The themes and elements of “The Rockpile” all share similarities with James Baldwin’s own experiences as a young man in Harlem. Baldwin followed in the footsteps of his stepfather, a storefront preacher, and preached from age 14 to age 17; this experience and environment inform much of Baldwin’s work. The consistent themes in Baldwin’s fiction, including personal identity, racial struggle, and the role of religion in daily life are present in “The Rockpile.” The story was first published in Baldwin’s 1965 collection Going to Meet the Man.
Baldwin centers the story on the rockpile, which represents stability and fixture but also a great temptation to the young protagonist of the story, Roy. The rockpile is at the center of the earth, but it is also a kind of hell, where children—the bad kids—go to fight for their place on the pile. As in the fight that opens Stephen Crane’s Maggie: A Girl of the Streets (which this resembles), the battles are vicious and bloody.

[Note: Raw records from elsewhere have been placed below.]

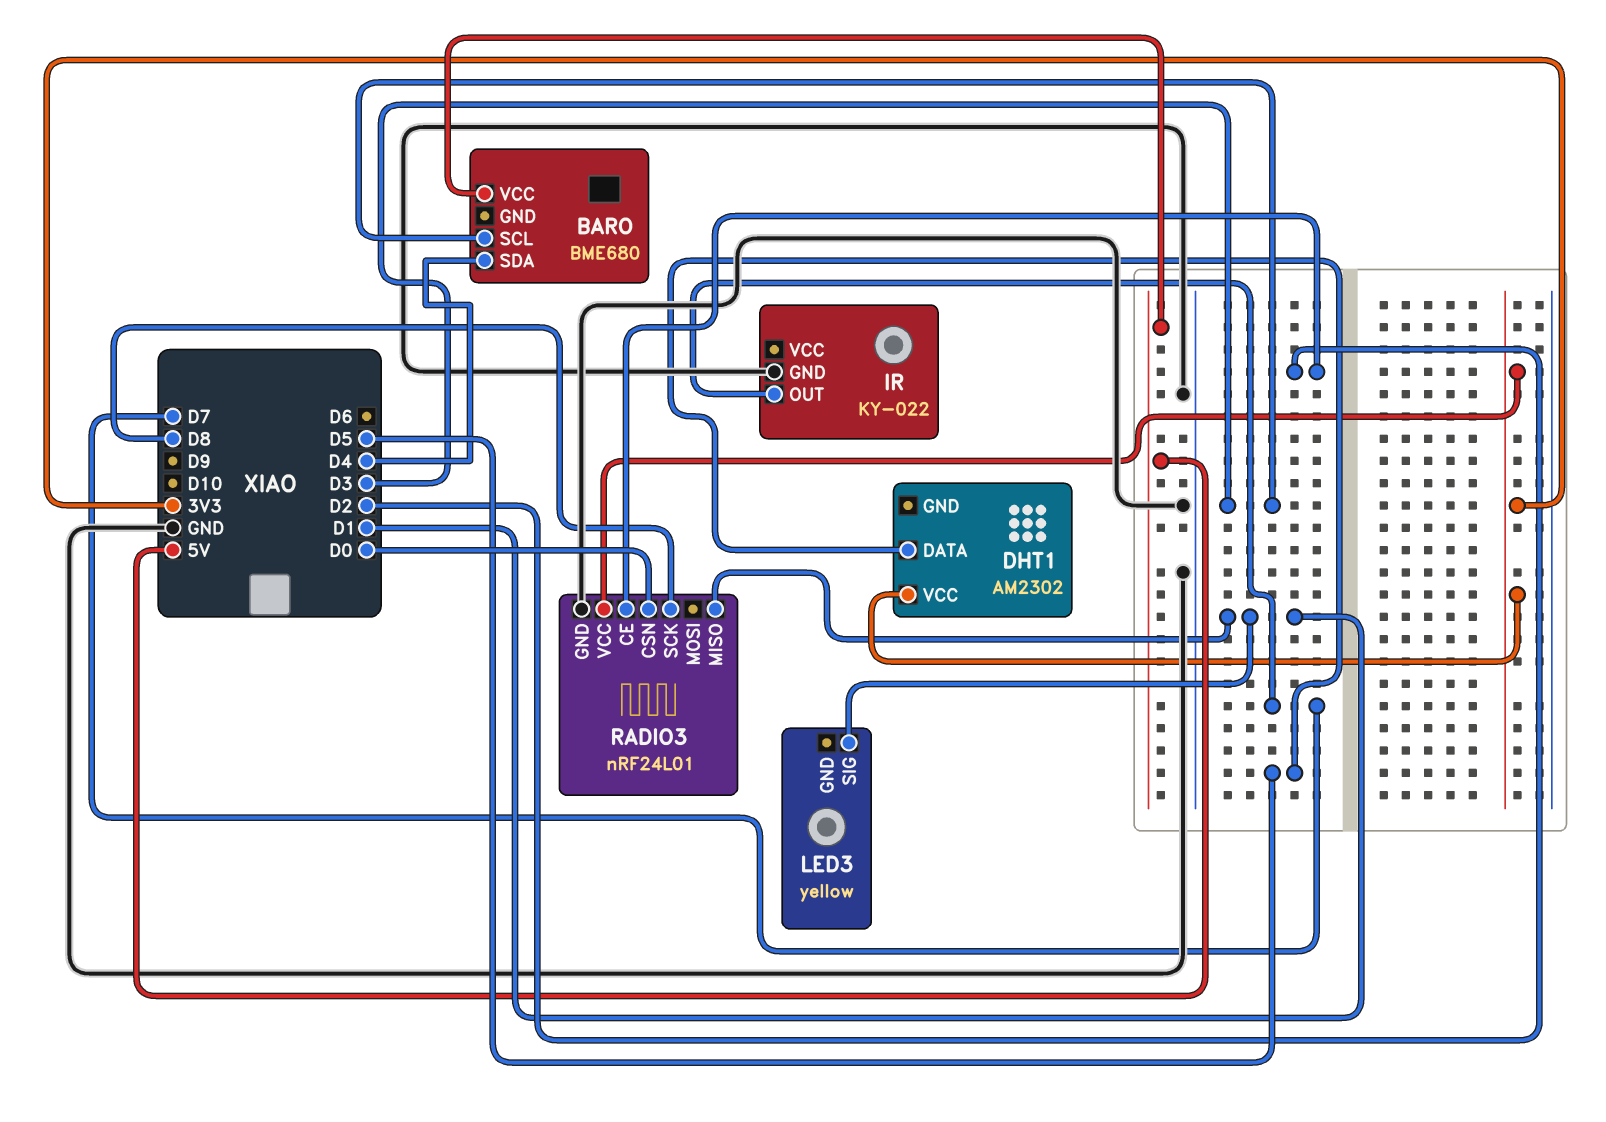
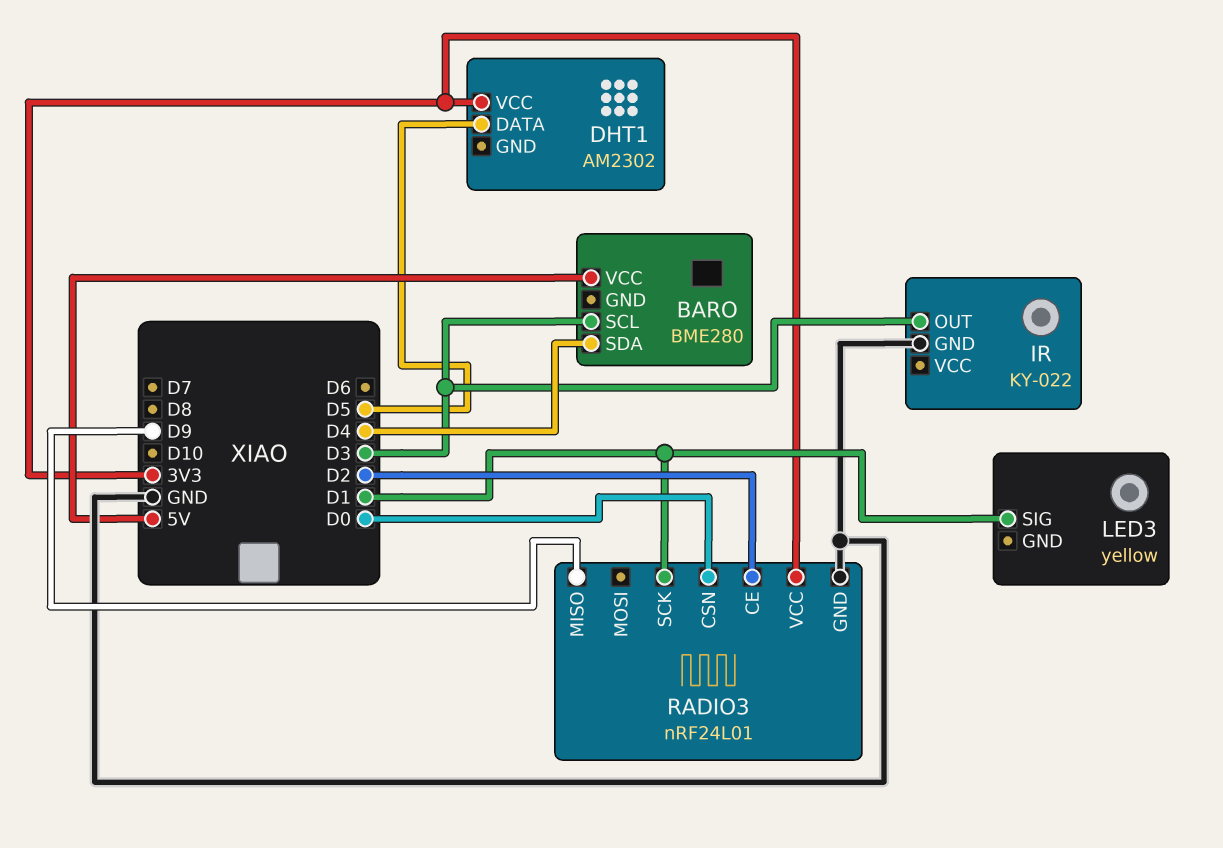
BARO: BME680 -> BME280
IR pin OUT: D7 -> D3
RADIO3 pin MISO: D1 -> D9
RADIO3 pin SCK: D8 -> D1

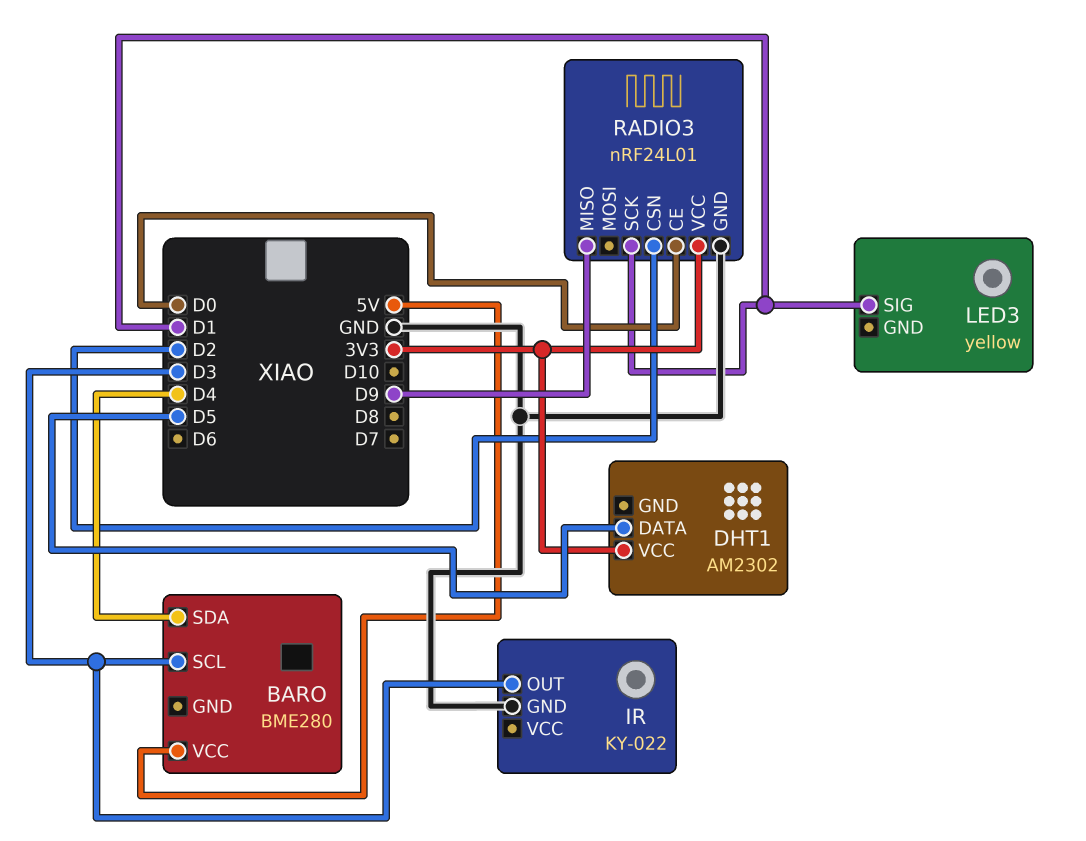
RADIO3 pin CE: D2 -> D0
RADIO3 pin CSN: D0 -> D2

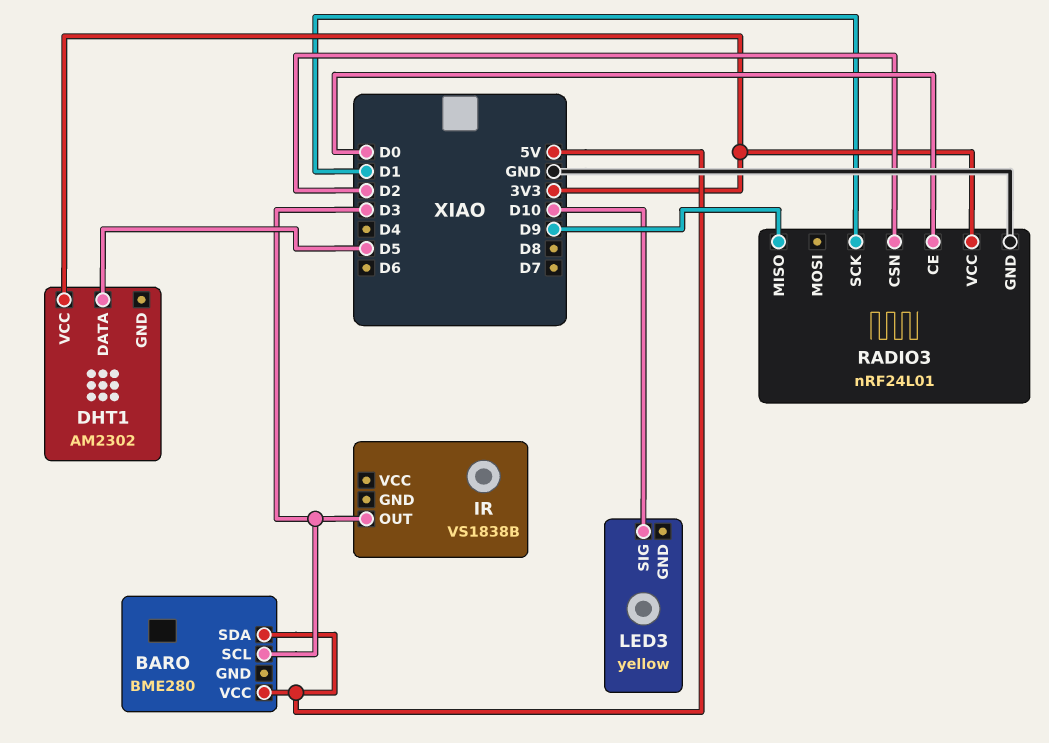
BARO pin SDA: D4 -> 5V
IR: KY-022 -> VS1838B
IR pin GND: GND -> none
LED3 pin SIG: D1 -> D10

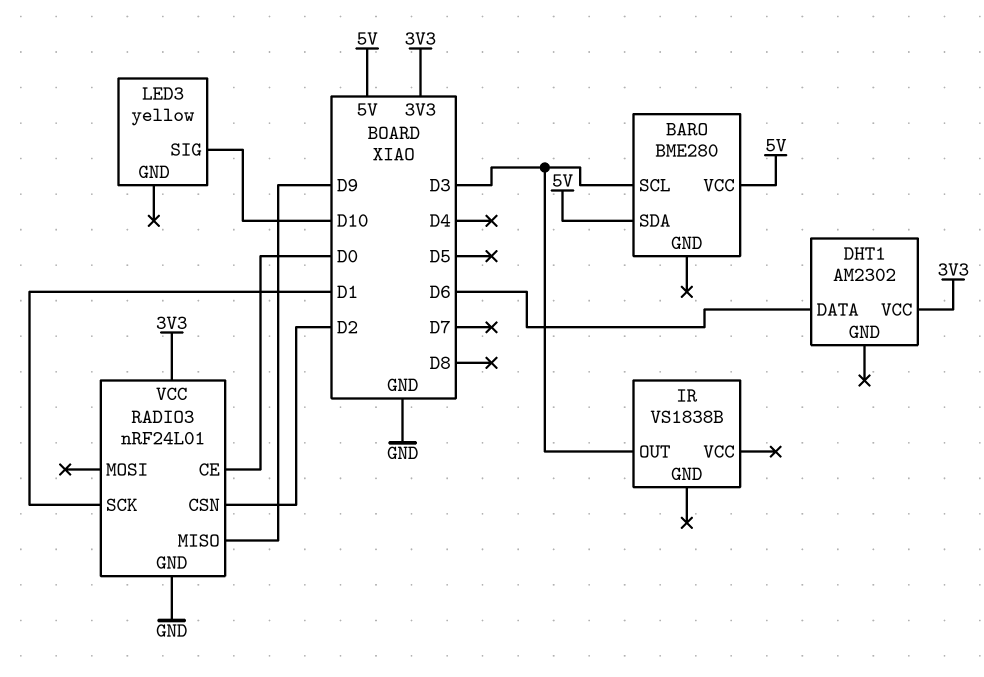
DHT1 pin DATA: D5 -> D6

James Baldwin/Biography.com
The family in Baldwin’s story is a reverent Christian family; the children have biblical names—John, Paul, Delilah—except Roy, the story’s central character. Roy is the oldest, and it is clear that he will one day take the place of authority from his father, Gabriel. Roy’s fight on the rockpile is also a way of determining his ascendancy to his own position of authority, and Baldwin plays these scenes as though Roy takes power from the rockpile itself, both its centrality and its stability. However, the rockpile serves as a locus for violence and force.
The character most connected to Roy is Gabriel. Gabriel is a minister and in this sense stands for a Holy Father, a kind of personification of the Christian God. He is jealous, kind, powerful, and forgiving and carries the mantle of authority with the force to back it up. When Roy is injured on the rockpile, Gabriel does not scold him (as does his mother) but consoles him and indeed embraces the children as all “his children”—even though John is not his, but as Baldwin tells us, a “nameless stranger from his mother’s life of sin.” John is the bastard, but still Gabriel addresses the children as “all his.”
Though Roy is forbidden to play on the rockpile— Baldwin makes reference to “the forbidden street below,” and the implication of what “below” means is clear—a key scene occurs as Roy disobeys his mother and joins the gang fight on the pile. As Roy ascends to the top of the pile, he is struck on the head. Baldwin gives us his description of the experience: “Then for a moment there was no movement at all, no sound, the sun, arrested, lay on the street and the sidewalk and the arrested boys.” The sun itself has stopped; time has stopped. Baldwin stops time, in a story sense and a real sense, a caesura, to indicate a key moment in Roy’s development. After getting his breath, Baldwin tells us that “the figure on the ground” “caught its breath” and “felt its own blood.” The impersonal pronoun suggests a wounded animal. Instead of fighting (survival instinct), though, Roy calls for his mother (social imperative). Roy has left the jungle and turned toward civilization. This is necessary for Roy to assume an authoritative role.
Baldwin creates tension in the story by setting up sets of opposing forces: Roy’s temptation versus his knowledge of the law he must not transgress; the illegitimate son John versus the real sons; the father of the family versus the ascending authority figure, anxious to prove himself; the potential power and violent capacity of Gabriel versus Gabriel’s compassion and sense of justice. For another writer (Crane, for instance) these oppositions might collide to create a destructive, chaotic environment through which order may or may not settle out. But Baldwin chooses to have his tensions mediated by the father’s recognition that his son’s ascendancy is inevitable and necessary. The tale might also serve as a religious allegory in this sense. Roy (whose name recalls the French word for king) must pass through temptation and the trials of hell before he can ascend his throne and go about his father’s (or Father’s) business.
BIBLIOGRAPHY
Baldwin, James. “The Rockpile.” In Going to Meet the Man. New York: Vintage, 1995.
Campbell, James. Talking at the Gates: A Life of James Baldwin. Berkeley: University of California Press, 2002.
Kinnamon, Keneth, ed. James Baldwin: A Collection of Critical Essays. Upper Saddle River, N.J.: Prentice-Hall, 1974.
McBride, Dwight A., ed. James Baldwin Now. New York: New York University Press, 1999.